The Laplace Transform. Generalises the Fourier transform by replacing \(i2\pi f\) with a complex variable \(s = \sigma + i\omega\):

\[\mathcal{L}\{x\}(s) = \int_0^{\infty} x(t)\, e^{-s t}\, dt.\]

The real part \(\sigma\) allows the transform to converge for signals that grow in time. More importantly, it maps differential equations into algebraic ones: a system’s frequency response, stability (pole locations relative to the imaginary axis), and transient behaviour all become visible in the \(s\)-plane. The Z-transform is the discrete analogue, mapping difference equations into polynomials and underpinning digital filter design.

Principal Component Analysis / Karhunen-Loève Transform. The transforms above use fixed, universal basis functions (sines, wavelets, cosines).

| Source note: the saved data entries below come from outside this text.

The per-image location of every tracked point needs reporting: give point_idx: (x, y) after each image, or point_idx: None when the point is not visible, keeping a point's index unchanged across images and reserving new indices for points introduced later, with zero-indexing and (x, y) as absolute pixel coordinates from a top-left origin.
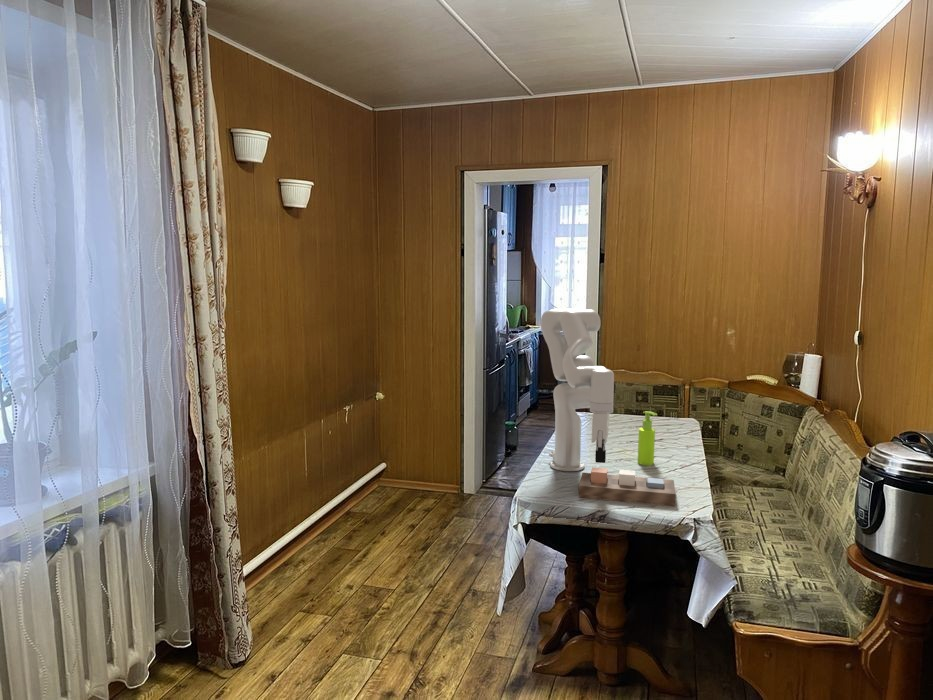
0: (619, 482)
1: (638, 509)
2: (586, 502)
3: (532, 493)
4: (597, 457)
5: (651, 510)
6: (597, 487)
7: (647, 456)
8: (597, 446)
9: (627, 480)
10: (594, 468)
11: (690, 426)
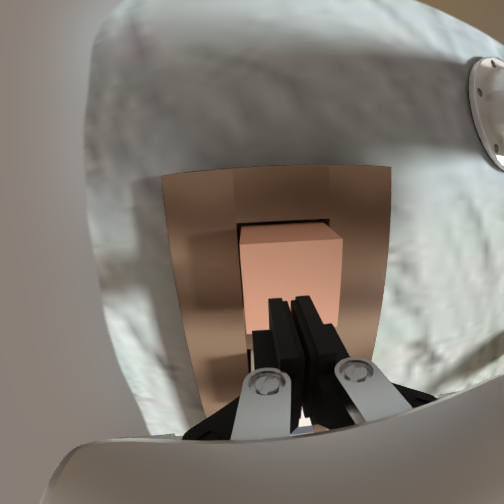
0: (251, 360)
1: (153, 377)
2: (135, 216)
3: (172, 3)
4: (271, 333)
5: (164, 402)
6: (173, 270)
7: None
8: (195, 434)
9: None
10: (320, 256)
11: None
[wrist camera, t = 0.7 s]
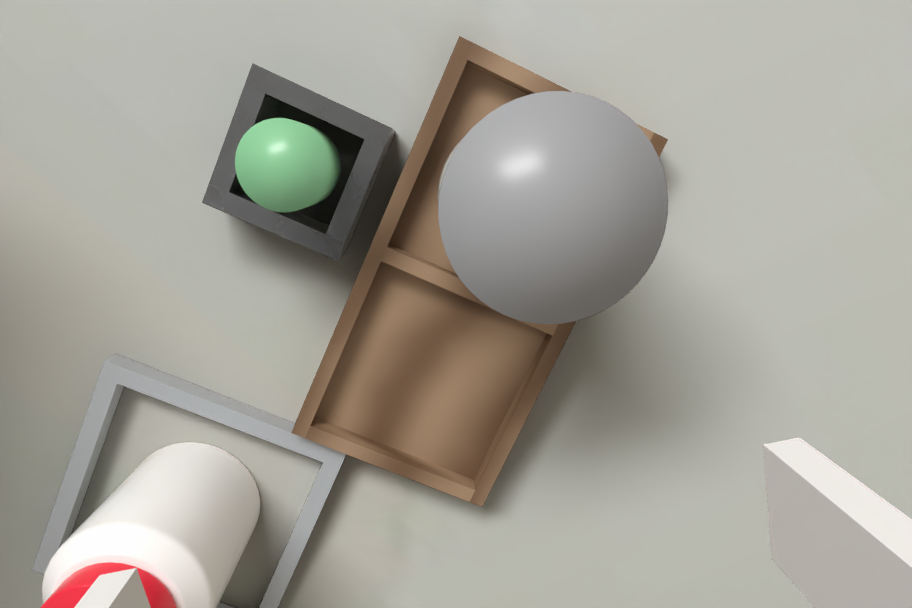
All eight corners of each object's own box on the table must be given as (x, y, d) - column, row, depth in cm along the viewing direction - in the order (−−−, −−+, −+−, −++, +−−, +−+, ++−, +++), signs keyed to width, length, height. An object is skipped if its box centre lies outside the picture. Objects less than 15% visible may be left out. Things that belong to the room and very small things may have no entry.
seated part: (410, 235, 33) (401, 270, 22) (475, 88, 31) (499, 48, 20) (547, 296, 34) (602, 357, 23) (615, 156, 32) (709, 153, 21)
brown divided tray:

PCA/KLT chooses the basis from the data itself: it finds the set of orthogonal directions that capture the maximum variance in a collection of signals. Each principal component is a data-adaptive “mode” that explains as much of the remaining variance as possible after accounting for previous components. This is the signal decomposition used in speech recognition feature extraction (LDA), face recognition (eigenfaces), and dimensionality reduction generally. It is optimal for a specific dataset but cannot be written down without first seeing that data.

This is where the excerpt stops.